Ein weiterer Brief und Reime Rudolf Hildebrands an einen seiner früheren Schüler auf St. Thomã.

Am Jahresschlusse 1879 schreibt Hildebrand an seinen (ob. S. 93/94) erwähnten, früheren Schüler:

Mein lieber Herr Doktor,

Ich schulde Ihnen Dank für mehrere freundliche Zusendungen, auch für Ihren Glückwunsch zur Verlobung meiner Tochter. Entschuldigen Sie mich mit gedrängter Arbeitslage bei noch zudringenden äußeren Dingen, die Geist und Seele vollauf in Anspruch nehmen, zum Teil mehr als vollauf. So bin ich auch in Ihrem Schriftchen über die merkwürdige . . . noch nicht weit gekommen, so sehr mich die Sache anspricht und belehrt. Aber die Dankschuld soll nicht ins neue Jahr mit hinüber gehen.

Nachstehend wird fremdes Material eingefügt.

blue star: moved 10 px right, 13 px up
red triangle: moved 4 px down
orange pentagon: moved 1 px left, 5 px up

Ich freue mich lebhaft, daß Sie im Aufklären... so rührig sind und daß Sie dabei meiner so liebenswürdig gedenken. Wissen Sie, daß ich beinah... einmal ans Staatsarchiv gekommen wäre? Es war ungefähr 1864,1) als mir der verstorb. Gersdorf eine Stelle unter der Hand antrug, und ich hatte ja wol Lust dazu, auch hielt mich nicht gerade die Schule ab (die mich elend2) genug bezahlte), aber ich war in Grimms Wörterbuch schon zu tief verstrickt und damit an Leipzig und die Verlagshandlung gefesselt, als daß ich da hätte abbrechen können. Gersdorf meinte damals, ein Sprachkenner wäre erwünscht, ja nöthig dort. . .

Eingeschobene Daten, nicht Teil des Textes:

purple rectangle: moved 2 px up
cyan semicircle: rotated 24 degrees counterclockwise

Ihre Schrift ist mir sehr belehrend und willkommen, die höchst unerquickliche Zeit wird da doch deutlicher in ihren innerlich gegebenen Nothwendigkeiten, auch z. B. des Kurfürsten Stellung und Verhalten wird mir nun erst begreiflich, auch sein Charakter deutlicher. Also besten Dank, liebster Herr Doktor, für alle Jhre Treue und Liebe, und meine besten Wünsche für Ihr eigenes Wohl zum neuen Jahr (das noch mit einer modernen Gräuelthat3) schließen muß!) u. s. w. Ihr herzlich dankbarer

R. Hildebrand."

Im Januar 1891 lud der Empfänger dieser, für ihren Schreiber überaus charakteristischen, auch sonst beachtenswerten Zeilen, Hildebrand

1) Nach Schladiß wurden Falke, bezw. von Posern-Klett Archivare (man vergl. die Staatshandbücher für das Königreich Sachsen 1862 ff.). 2) Er bezifferte 1870 seinen Jahresgehalt: 700 Thaler.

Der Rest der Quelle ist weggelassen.